— THE TASK —
Copy out the listing lines between the one holding "Hi，欢迎来到司盟企服商城（自营）" and the one holding "départementaux", inclusive, word for word. Leave the pictures out.

— EXERCISE MATERIAL —
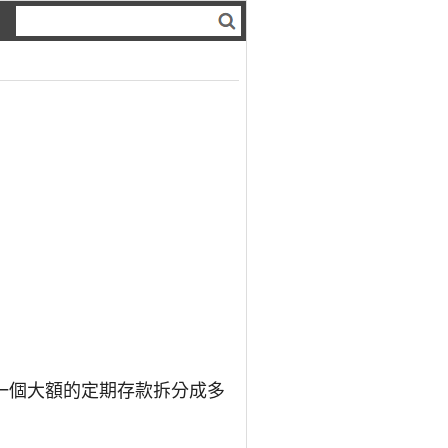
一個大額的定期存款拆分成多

--

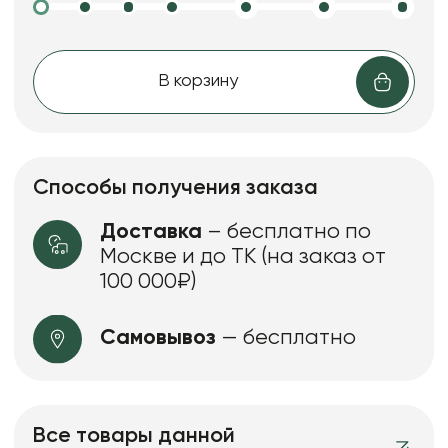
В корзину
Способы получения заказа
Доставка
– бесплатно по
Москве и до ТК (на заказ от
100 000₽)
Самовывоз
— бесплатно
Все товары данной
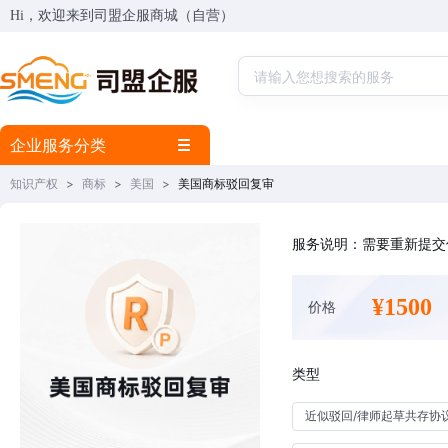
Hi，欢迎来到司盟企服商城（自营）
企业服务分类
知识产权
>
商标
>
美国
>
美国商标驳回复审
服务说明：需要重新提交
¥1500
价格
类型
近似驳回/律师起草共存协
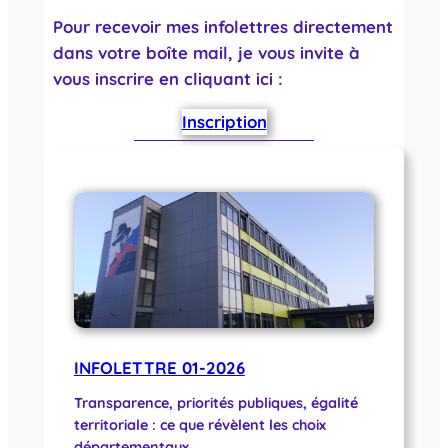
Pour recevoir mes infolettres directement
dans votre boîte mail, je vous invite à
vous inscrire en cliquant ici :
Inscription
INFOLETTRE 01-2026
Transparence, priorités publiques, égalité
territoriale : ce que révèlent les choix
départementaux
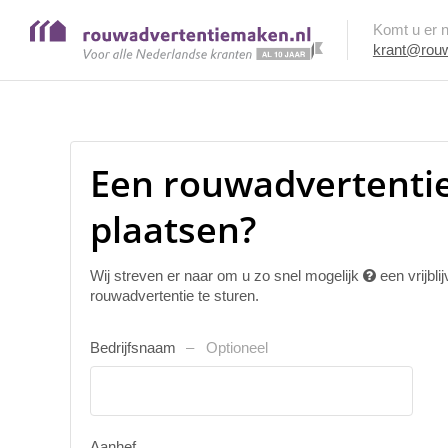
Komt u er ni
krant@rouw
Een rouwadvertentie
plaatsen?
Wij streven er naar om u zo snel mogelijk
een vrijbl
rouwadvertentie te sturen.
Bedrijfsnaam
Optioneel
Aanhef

---

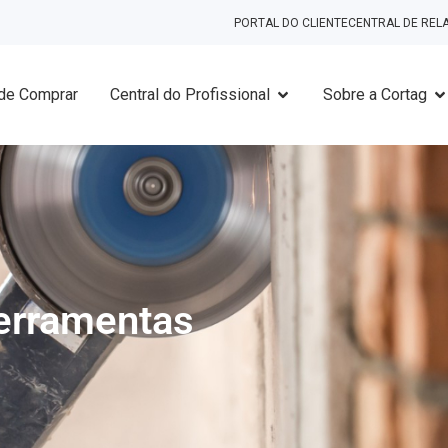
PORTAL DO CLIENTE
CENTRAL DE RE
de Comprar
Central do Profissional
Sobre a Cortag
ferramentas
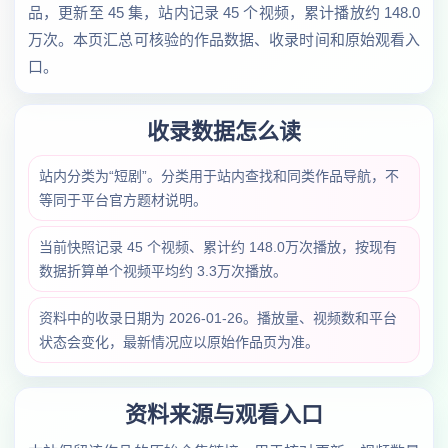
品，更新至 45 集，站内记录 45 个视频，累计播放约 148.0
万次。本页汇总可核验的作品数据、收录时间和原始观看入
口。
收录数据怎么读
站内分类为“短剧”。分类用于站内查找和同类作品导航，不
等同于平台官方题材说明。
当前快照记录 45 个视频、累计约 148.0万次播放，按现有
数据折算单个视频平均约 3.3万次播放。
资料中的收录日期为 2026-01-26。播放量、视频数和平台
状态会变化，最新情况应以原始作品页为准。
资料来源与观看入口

— RESULT OF THE EXERCISE —
Hi，欢迎来到司盟企服商城（自营）
企业服务分类
知识产权
>
商标
>
美国
>
美国商标驳回复审
服务说明：需要重新提交
¥1500
价格
类型
近似驳回/律师起草共存协
Pour recevoir mes infolettres directement
dans votre boîte mail, je vous invite à
vous inscrire en cliquant ici :
Inscription
INFOLETTRE 01-2026
Transparence, priorités publiques, égalité
territoriale : ce que révèlent les choix
départementaux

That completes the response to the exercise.